*YOUR GOAL*.
Please filter the data down to the lines that include the word "BIÊN" and copy them.
*** RAW DATA Section Begins ***
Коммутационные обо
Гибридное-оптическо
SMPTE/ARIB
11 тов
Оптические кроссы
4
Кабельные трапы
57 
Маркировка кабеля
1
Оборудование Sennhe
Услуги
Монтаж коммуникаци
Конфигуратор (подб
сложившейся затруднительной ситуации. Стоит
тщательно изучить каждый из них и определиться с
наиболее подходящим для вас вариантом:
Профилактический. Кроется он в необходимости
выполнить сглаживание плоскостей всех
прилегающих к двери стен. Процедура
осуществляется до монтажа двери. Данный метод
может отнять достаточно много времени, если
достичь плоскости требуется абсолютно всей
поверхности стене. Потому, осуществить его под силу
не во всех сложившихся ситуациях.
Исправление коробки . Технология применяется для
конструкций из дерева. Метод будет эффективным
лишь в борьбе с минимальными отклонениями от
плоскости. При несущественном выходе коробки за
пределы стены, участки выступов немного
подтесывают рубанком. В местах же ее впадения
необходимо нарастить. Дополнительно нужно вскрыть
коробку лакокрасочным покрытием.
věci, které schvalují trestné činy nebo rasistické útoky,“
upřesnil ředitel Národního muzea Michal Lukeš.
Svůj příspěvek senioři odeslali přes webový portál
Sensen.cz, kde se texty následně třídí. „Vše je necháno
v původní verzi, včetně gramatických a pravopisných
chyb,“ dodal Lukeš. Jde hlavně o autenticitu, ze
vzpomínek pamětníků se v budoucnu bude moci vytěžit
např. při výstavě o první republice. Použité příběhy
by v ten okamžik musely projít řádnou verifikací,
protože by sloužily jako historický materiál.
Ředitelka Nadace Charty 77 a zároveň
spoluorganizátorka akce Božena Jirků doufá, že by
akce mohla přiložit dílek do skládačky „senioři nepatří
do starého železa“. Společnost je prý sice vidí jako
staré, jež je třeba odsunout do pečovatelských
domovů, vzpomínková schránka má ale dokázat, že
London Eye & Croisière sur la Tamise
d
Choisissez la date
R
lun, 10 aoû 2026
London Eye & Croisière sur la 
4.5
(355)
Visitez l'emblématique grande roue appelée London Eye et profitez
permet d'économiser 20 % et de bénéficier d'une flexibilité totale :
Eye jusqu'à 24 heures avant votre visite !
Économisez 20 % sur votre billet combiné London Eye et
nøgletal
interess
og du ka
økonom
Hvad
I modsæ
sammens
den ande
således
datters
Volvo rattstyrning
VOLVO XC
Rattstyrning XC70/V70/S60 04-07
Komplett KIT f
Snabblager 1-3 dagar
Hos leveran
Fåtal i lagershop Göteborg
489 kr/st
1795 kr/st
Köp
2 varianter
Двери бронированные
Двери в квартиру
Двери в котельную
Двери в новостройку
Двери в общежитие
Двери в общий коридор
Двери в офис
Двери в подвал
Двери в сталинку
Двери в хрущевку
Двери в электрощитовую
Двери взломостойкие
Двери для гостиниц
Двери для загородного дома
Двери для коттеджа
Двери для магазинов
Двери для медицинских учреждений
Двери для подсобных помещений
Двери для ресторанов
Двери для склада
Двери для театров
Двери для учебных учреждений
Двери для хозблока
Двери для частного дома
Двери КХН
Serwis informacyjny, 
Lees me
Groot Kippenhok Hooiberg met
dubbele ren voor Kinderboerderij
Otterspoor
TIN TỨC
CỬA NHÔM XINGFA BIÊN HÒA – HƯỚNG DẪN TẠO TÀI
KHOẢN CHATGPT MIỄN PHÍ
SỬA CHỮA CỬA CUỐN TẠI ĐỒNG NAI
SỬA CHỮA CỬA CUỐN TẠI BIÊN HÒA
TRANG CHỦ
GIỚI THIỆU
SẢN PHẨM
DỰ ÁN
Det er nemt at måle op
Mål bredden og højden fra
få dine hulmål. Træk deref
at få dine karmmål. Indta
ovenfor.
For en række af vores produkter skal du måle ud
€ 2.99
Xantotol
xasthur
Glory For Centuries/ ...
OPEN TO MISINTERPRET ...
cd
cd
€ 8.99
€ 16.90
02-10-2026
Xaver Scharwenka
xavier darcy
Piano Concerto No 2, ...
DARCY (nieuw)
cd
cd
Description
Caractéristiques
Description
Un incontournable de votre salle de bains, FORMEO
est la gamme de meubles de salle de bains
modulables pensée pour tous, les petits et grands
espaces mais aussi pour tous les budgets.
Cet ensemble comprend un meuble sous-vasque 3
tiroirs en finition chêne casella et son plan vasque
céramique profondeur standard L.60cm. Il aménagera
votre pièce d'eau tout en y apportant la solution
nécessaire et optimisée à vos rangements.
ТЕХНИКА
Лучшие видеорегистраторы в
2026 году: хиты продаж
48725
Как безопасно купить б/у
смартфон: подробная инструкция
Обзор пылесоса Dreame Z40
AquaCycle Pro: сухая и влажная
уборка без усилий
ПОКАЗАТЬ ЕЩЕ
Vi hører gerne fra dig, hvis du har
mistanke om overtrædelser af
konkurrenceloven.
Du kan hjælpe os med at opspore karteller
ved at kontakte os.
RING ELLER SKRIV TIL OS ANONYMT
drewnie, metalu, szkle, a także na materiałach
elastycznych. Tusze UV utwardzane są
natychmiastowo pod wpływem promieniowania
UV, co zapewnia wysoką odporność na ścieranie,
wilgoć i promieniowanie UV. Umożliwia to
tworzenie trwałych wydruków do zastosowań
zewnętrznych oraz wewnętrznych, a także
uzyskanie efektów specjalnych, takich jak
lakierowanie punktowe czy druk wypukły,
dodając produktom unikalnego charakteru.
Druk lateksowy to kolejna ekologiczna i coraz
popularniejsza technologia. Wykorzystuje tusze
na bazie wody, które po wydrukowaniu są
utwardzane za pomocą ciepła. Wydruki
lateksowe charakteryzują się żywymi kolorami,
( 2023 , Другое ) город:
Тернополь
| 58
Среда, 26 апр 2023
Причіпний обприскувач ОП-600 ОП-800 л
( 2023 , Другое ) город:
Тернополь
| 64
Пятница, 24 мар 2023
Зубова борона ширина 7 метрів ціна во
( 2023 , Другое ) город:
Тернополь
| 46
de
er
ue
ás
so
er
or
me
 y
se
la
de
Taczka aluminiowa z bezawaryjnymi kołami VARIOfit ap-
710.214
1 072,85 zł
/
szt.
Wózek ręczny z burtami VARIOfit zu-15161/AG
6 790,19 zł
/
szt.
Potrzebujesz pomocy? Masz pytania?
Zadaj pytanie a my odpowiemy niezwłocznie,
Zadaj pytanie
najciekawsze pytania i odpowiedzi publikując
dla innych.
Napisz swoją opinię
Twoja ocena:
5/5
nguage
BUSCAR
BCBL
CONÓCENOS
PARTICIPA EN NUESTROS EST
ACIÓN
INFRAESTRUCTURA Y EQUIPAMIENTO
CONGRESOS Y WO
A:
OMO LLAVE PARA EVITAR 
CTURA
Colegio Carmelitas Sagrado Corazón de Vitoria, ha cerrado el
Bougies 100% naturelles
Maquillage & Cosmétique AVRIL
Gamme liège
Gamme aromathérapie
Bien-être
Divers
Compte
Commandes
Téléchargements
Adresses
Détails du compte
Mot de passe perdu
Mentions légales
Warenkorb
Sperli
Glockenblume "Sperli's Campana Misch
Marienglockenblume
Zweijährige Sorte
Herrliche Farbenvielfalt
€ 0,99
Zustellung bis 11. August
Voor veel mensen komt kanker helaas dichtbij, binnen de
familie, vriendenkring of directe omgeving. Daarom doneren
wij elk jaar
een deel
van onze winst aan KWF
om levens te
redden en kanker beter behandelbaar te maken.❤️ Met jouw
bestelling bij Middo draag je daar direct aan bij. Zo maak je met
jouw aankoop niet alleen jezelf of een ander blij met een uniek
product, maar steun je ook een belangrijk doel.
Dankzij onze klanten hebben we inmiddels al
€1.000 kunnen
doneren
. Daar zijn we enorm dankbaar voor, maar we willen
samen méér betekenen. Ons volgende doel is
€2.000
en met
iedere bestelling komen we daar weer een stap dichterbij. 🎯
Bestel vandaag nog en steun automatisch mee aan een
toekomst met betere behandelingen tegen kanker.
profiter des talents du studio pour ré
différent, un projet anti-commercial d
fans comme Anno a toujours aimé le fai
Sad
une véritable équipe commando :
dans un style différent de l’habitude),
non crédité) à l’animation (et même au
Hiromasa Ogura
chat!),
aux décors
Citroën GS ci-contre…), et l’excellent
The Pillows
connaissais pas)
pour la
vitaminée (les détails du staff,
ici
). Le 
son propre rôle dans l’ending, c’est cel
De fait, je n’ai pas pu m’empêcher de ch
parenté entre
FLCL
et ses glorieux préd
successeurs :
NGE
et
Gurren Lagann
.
*** RAW DATA Section Ends ***
*EXERCISE RESPONSE*.
CỬA NHÔM XINGFA BIÊN HÒA – HƯỚNG DẪN TẠO TÀI
SỬA CHỮA CỬA CUỐN TẠI BIÊN HÒA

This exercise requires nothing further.